## Required action
Gather and copy every line below that contains the word "series". Case counts.

## Data to use
▼
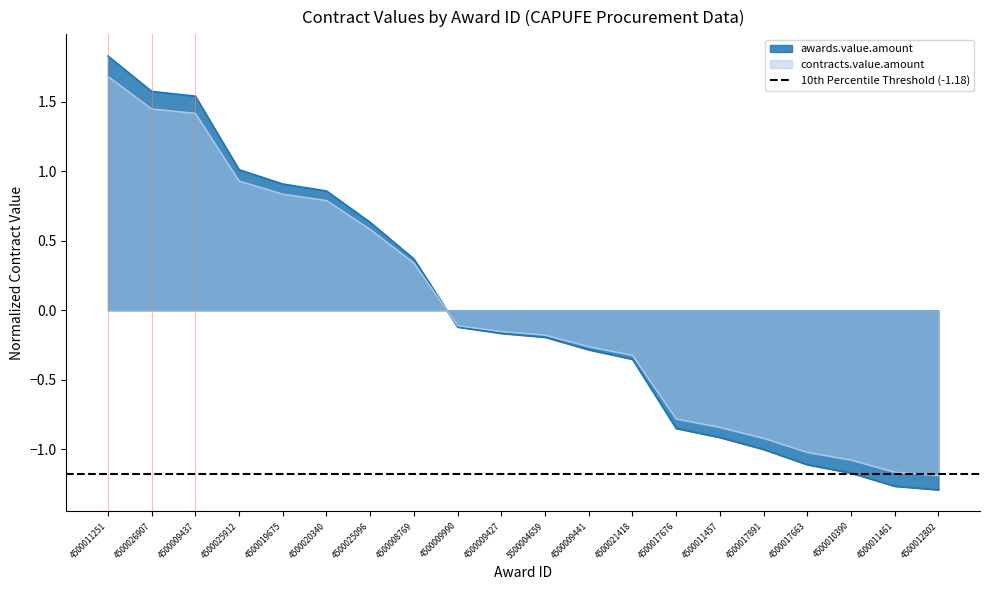

Is it true that awards.value.amount equals 0.9 at 4500019675?

True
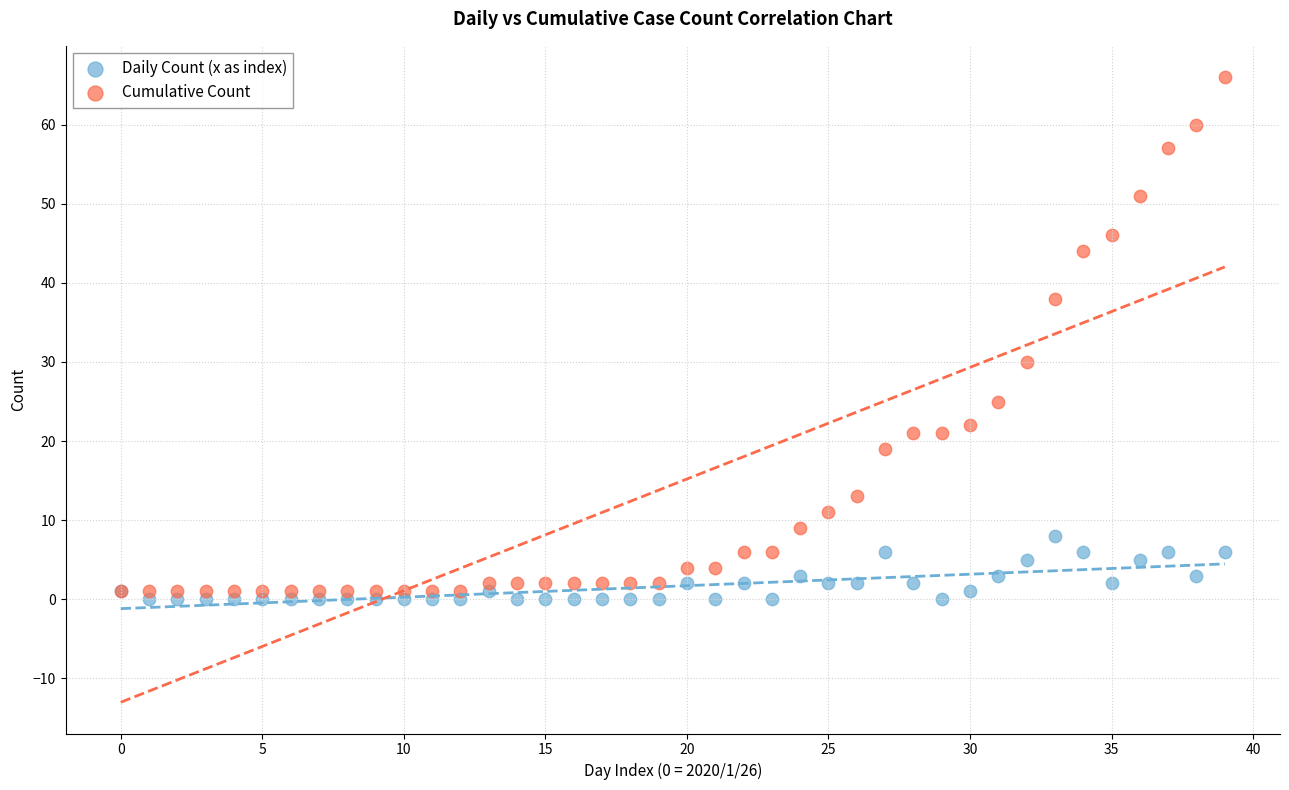

Which series reaches the maximum Y coordinate?

Cumulative Count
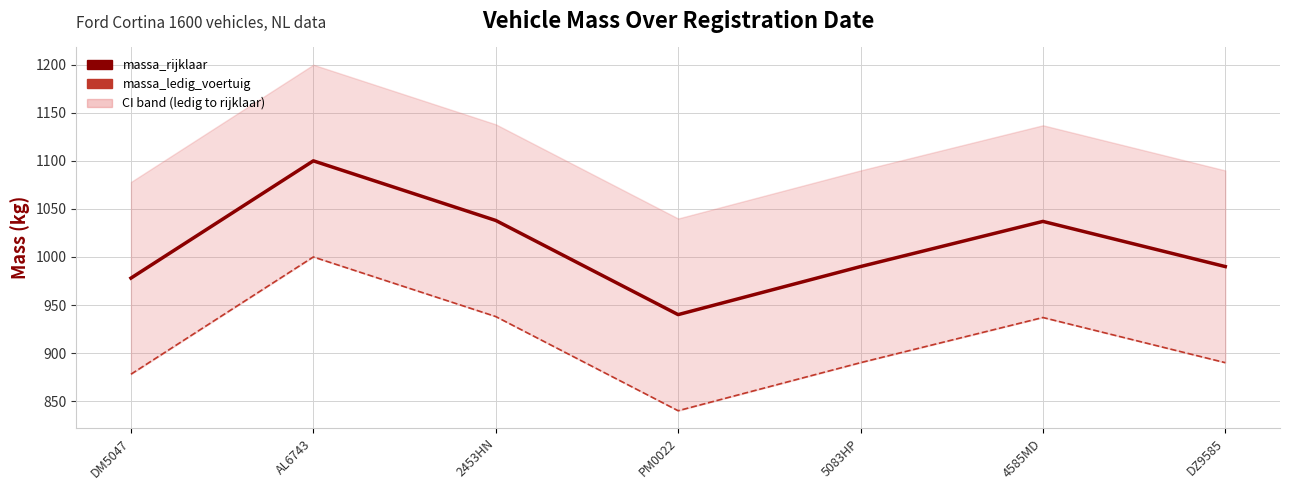

True or false: massa_rijklaar and massa_ledig_voertuig cross at least once.

False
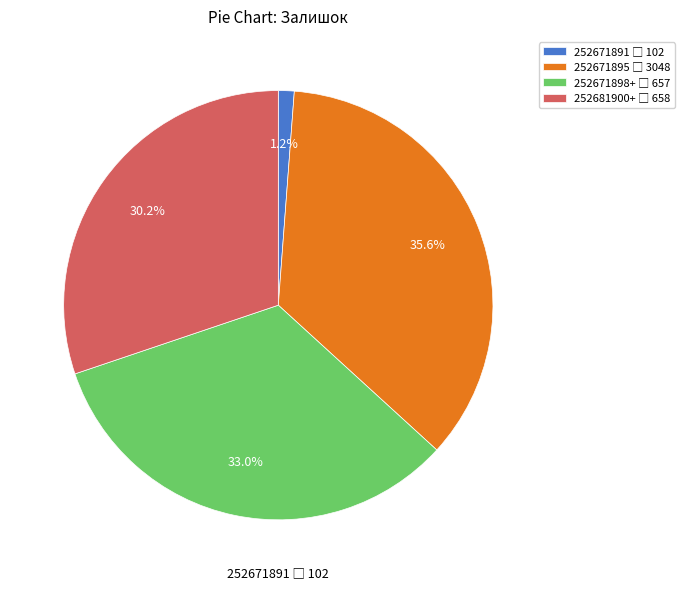

To the nearest percent, what is the difference between the largest and smallest slice percentages?

34%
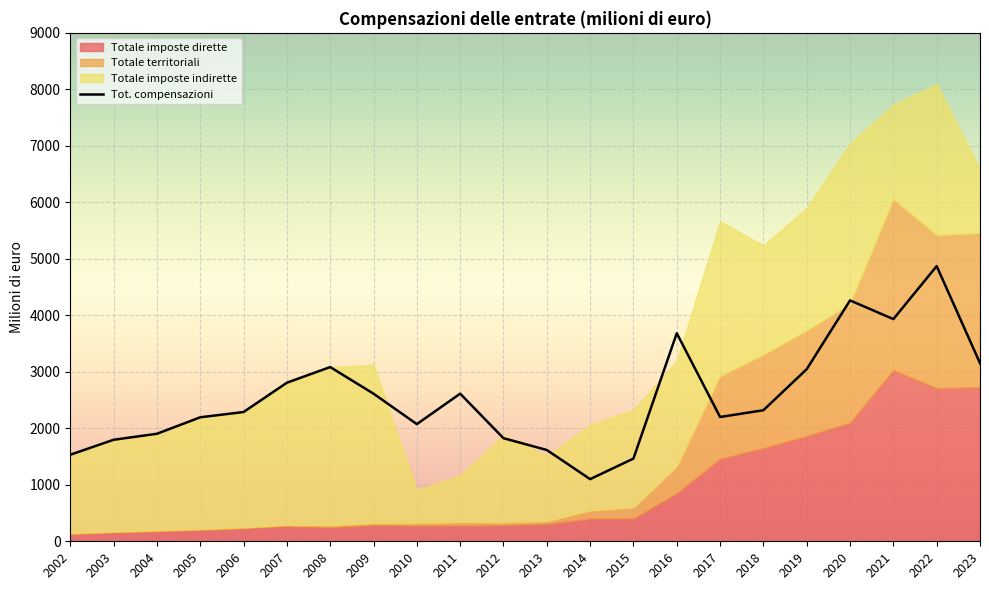

Which category has the lowest value in the Totale imposte dirette series?

2002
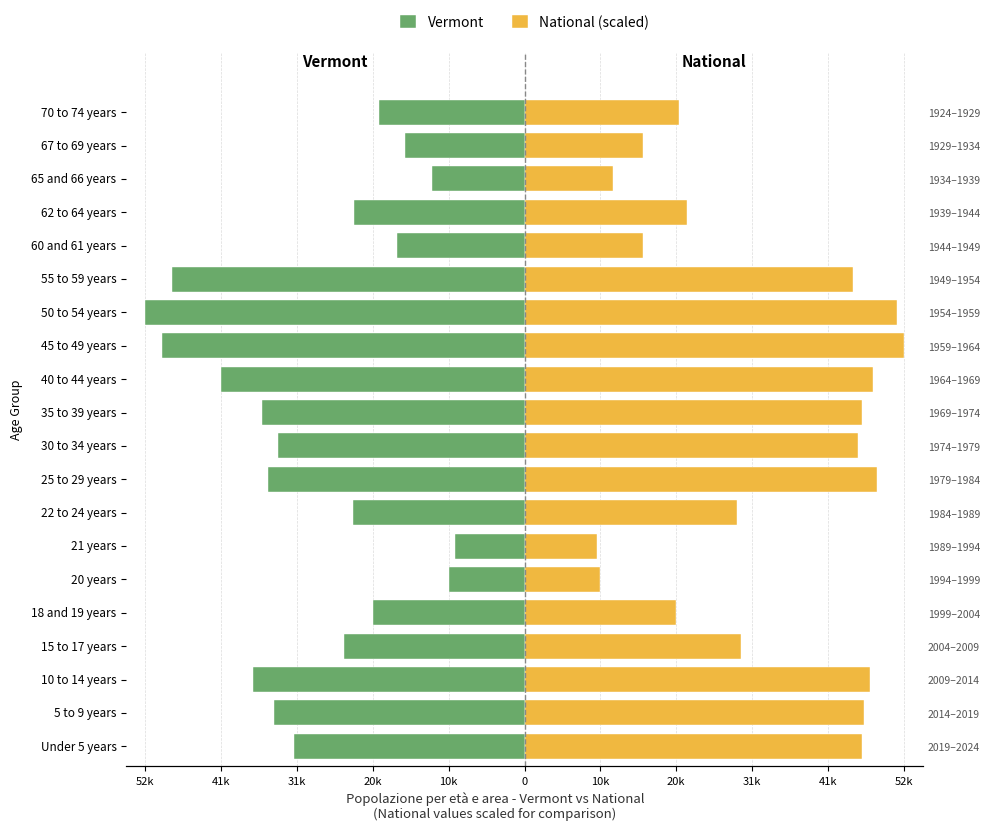

What is the sum of the Vermont values at 20 years and 10 to 14 years?

-48070.0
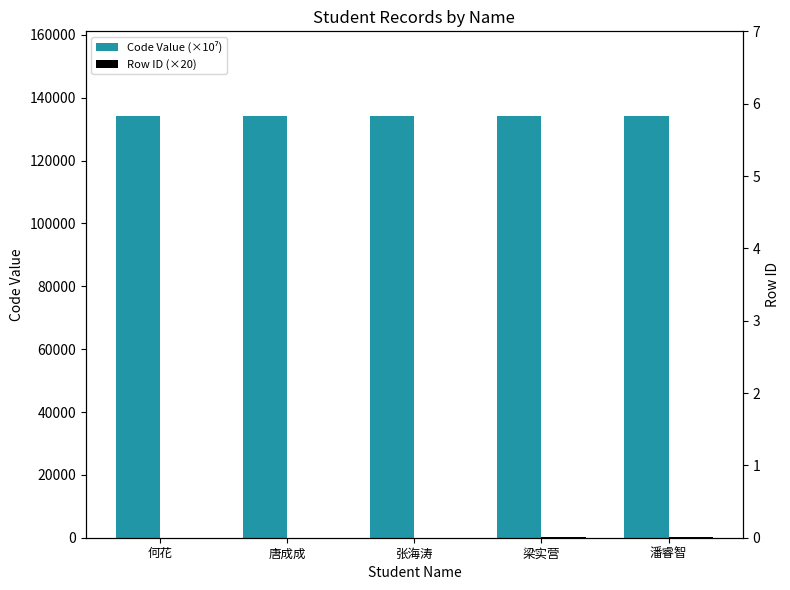

What is the greatest value displayed?

134296.2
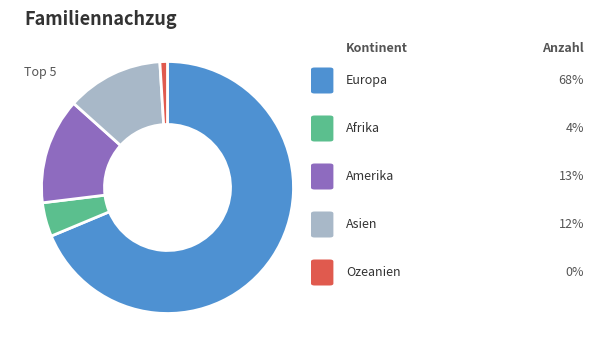

Is there any slice that represents more than half of the pie?

Yes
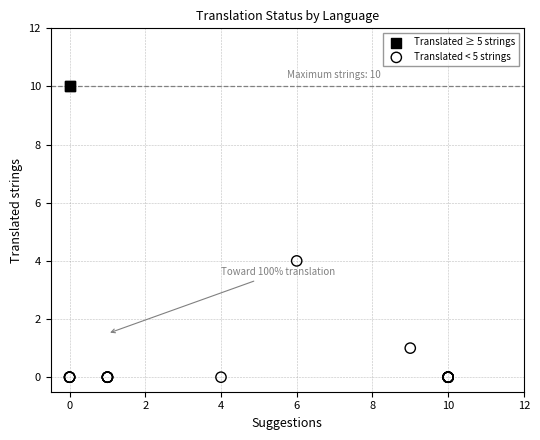

Which series contains the lowest Y value?

Translated < 5 strings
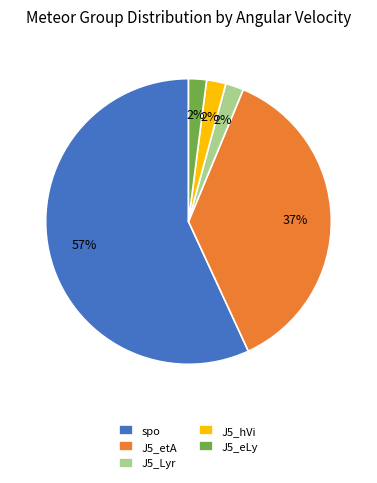

Is the sum of J5_etA and J5_hVi greater than half?

No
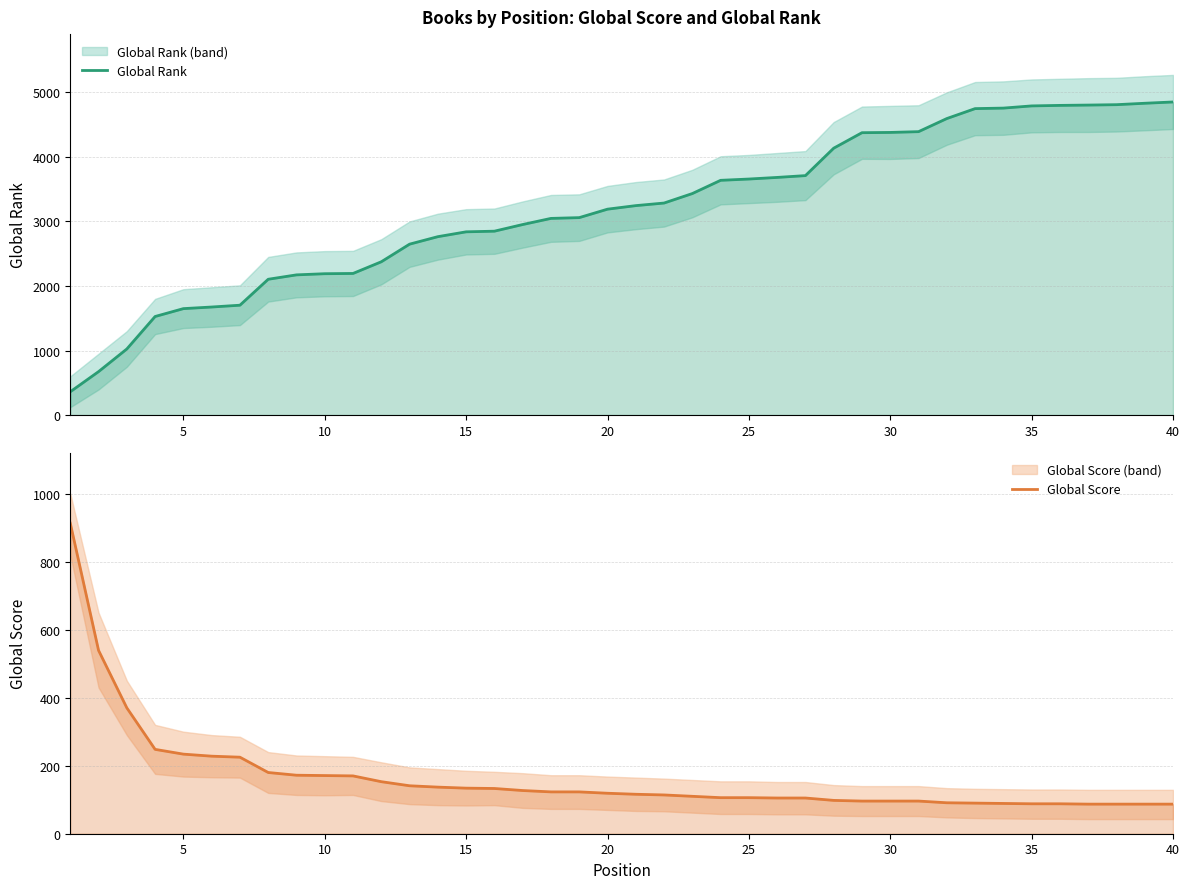

What is the highest value of the Global Rank series?

4851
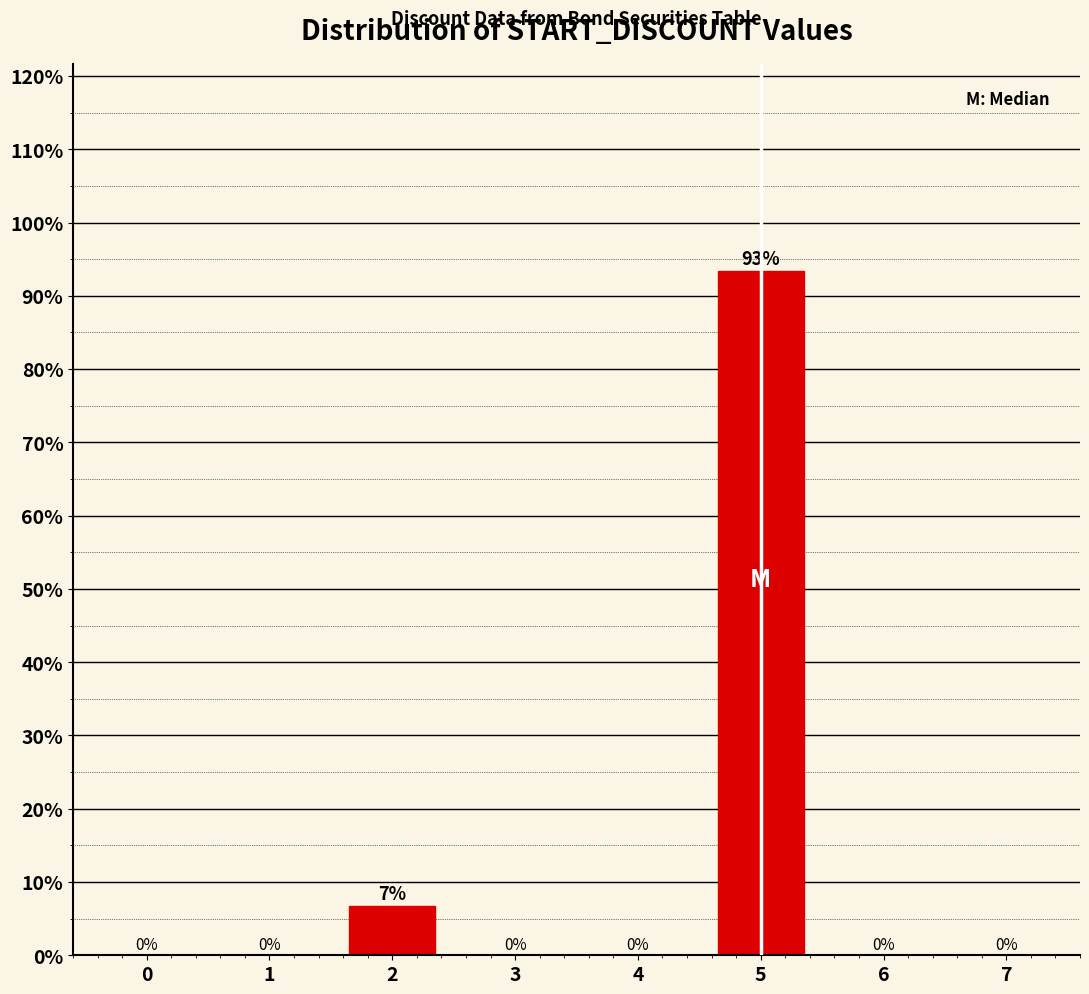

True or false: the data shows -33.7 at 7.

False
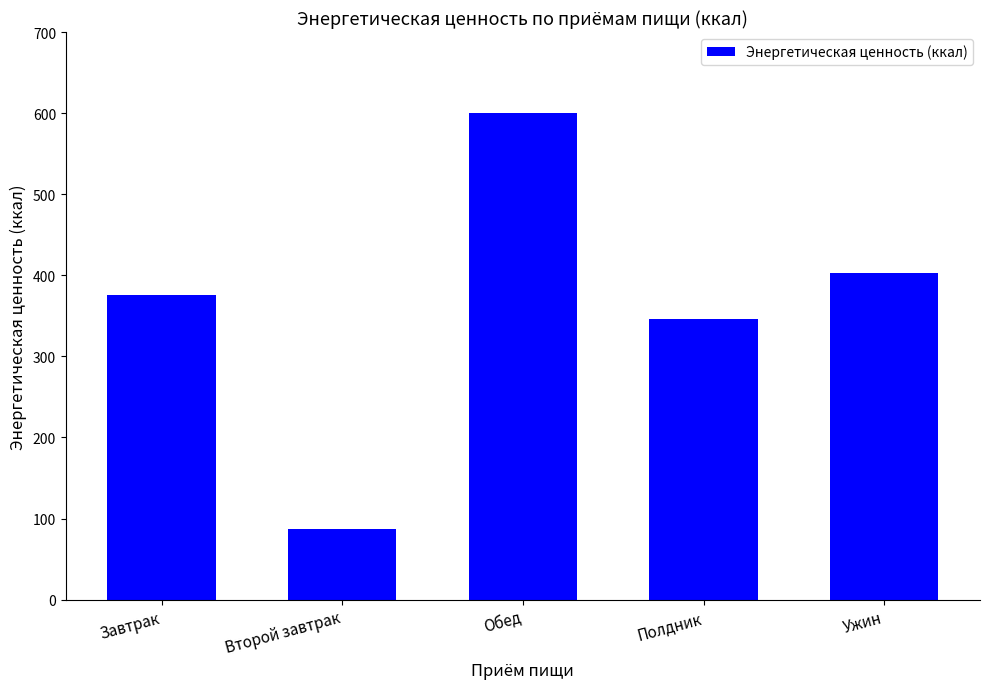

What is the minimum value shown in the chart?

87.4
▲
## Solution to this exercise
Which series reaches the maximum Y coordinate?
Which category has the lowest value in the Totale imposte dirette series?
Which series contains the lowest Y value?
What is the highest value of the Global Rank series?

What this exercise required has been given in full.